> [Data supplied]
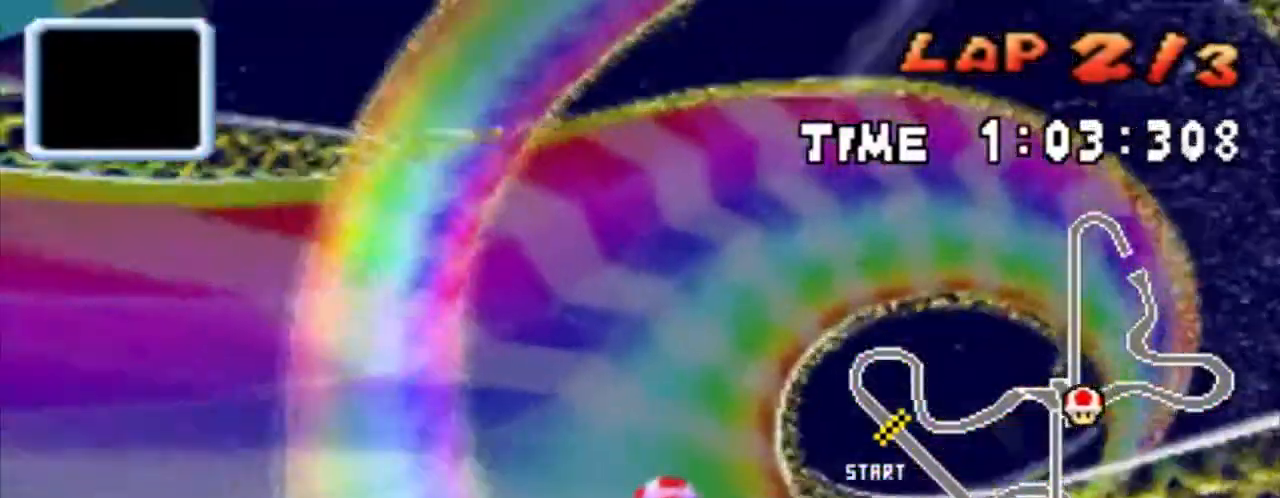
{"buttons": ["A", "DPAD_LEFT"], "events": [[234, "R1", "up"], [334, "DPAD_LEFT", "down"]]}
...
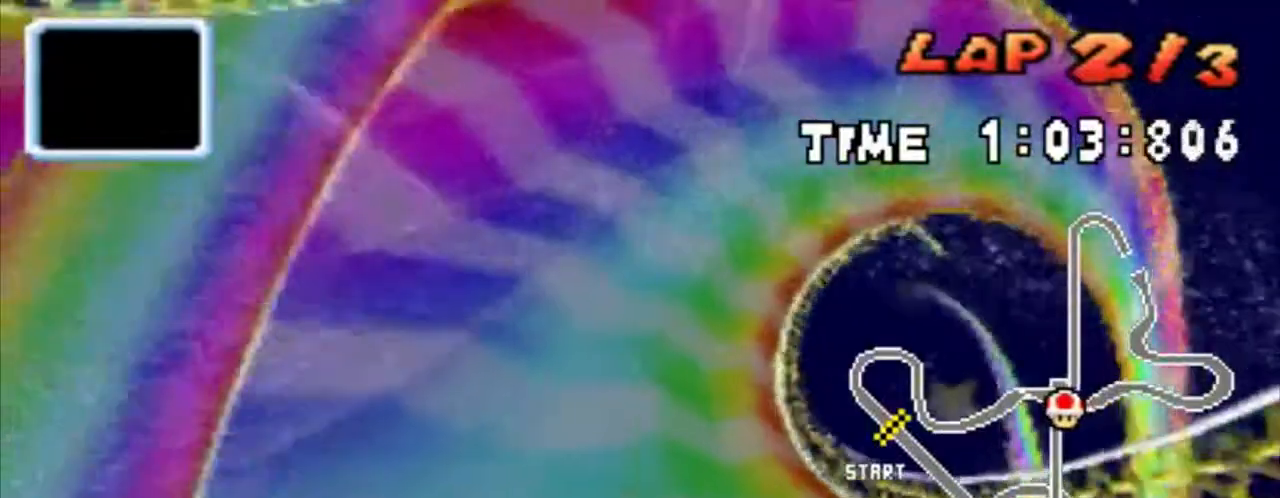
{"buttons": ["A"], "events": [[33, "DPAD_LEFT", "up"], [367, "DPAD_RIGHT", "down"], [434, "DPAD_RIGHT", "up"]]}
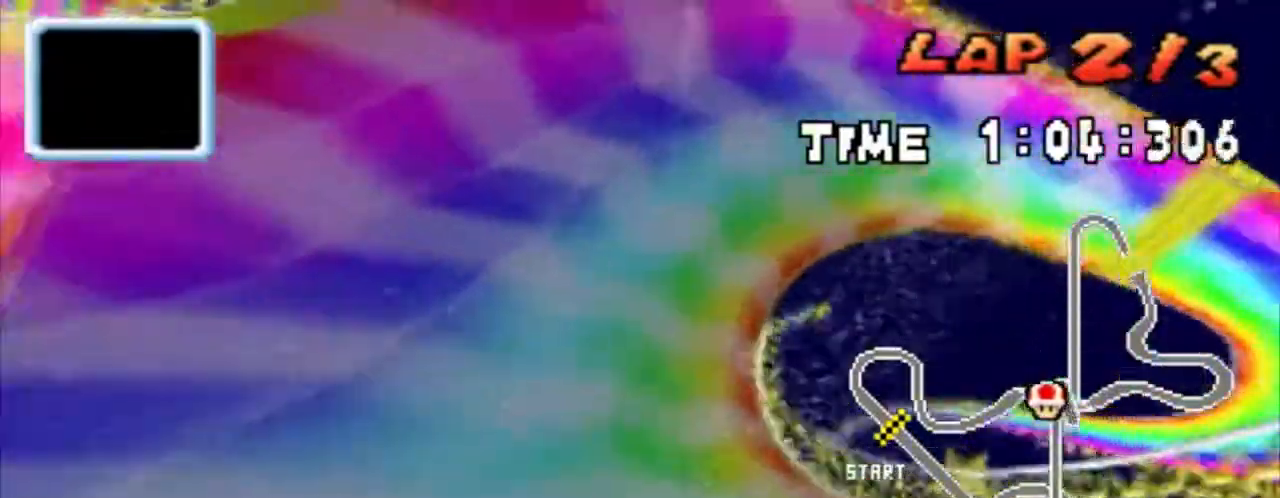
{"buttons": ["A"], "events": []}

> [Exercise objective] Check each line of the entries above, and show every one holding the word "down".

> [Result below]
{"buttons": ["A", "DPAD_LEFT"], "events": [[234, "R1", "up"], [334, "DPAD_LEFT", "down"]]}
{"buttons": ["A"], "events": [[33, "DPAD_LEFT", "up"], [367, "DPAD_RIGHT", "down"], [434, "DPAD_RIGHT", "up"]]}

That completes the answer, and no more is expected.